Thursday, August 27, 2009

SharePoint Mulitple Field (Connected) Lookups

Another project, another roadblock thrown up by SharePoint.
We needed the ability to look up multiple values off of one field-basically we needed a Phone, Fax, email based off of a name. This is where Codeplex comes into play, and the Connected Lookups Solution that Leonid Lyublinski of Microsoft created, fits in with this need.

This solution creates a new Column Type for your list, Connected Lookup Field, that uses the basic lookup functionality and upgrades it considerably. It creates a "Parent Column" that is the reference point for the subsequent "Value Columns". This is what it looks like:


There are some limitations in regards to list size (1000 items seems to be the most it can handle) as well as some nesting issues that Leonid references here.
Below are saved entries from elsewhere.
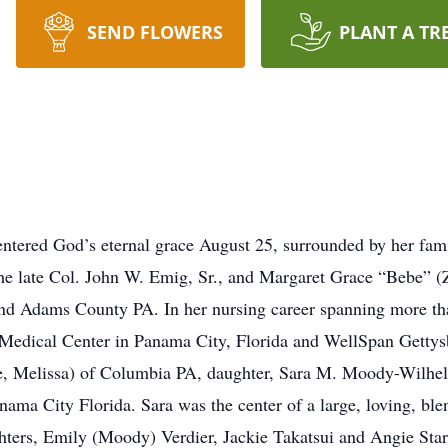
SEND FLOWERS
PLANT A TR
entered God’s eternal grace August 25, surrounded by her fam
 the late Col. John W. Emig, Sr., and Margaret Grace “Bebe”
nd Adams County PA. In her nursing career spanning more than
dical Center in Panama City, Florida and WellSpan Gettysbu
e, Melissa) of Columbia PA, daughter, Sara M. Moody-Wilhe
ama City Florida. Sara was the center of a large, loving, blen
ters, Emily (Moody) Verdier, Jackie Takatsui and Angie Starn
The Code itself is available for Download from Codeplex here. It is an automated install, very simple to perform, and once it is installed, very easy to use.

Wednesday, August 12, 2009

"Name Active X Control" component prompt in IE for external facing web sites

Here is something new I had not come across before, so I'm posting it for my reference as well as hopefully helping others who may run into this........

Recently I was involved with creating a new web site for my company in SharePoint. After running through dev and UAT environments we moved it to production and turned it on to the outside world. As soon as we did, an alert regarding a "Name Active X Control" started appearing on many of our browsers. (Of course only the IE flavors 7 and 8- Firefox, Chrome and Opera were fine.) After browsing around a bit looking for the issue I found this Microsoft KB entry.

The KB article suggests 2 steps to solve, one add the site to the trusted site list, this is the reason we missed this in testing, our UAT and Dev environments were internal intranet sites, automatically trusted by the browsers. (As you can imagine we have changed our QA process) The second step is involving editing the init.js Java Script and renaming the file and calling that new file something other than init.js.

The root cause is SharePoints' presence awareness, but as other blogs (Thanks to Mossman - I'd do a link but for some reason the blog post seems to have vanished) have stated you'd think they'd come up with a more specific name rather than the spooky sounding name.dll.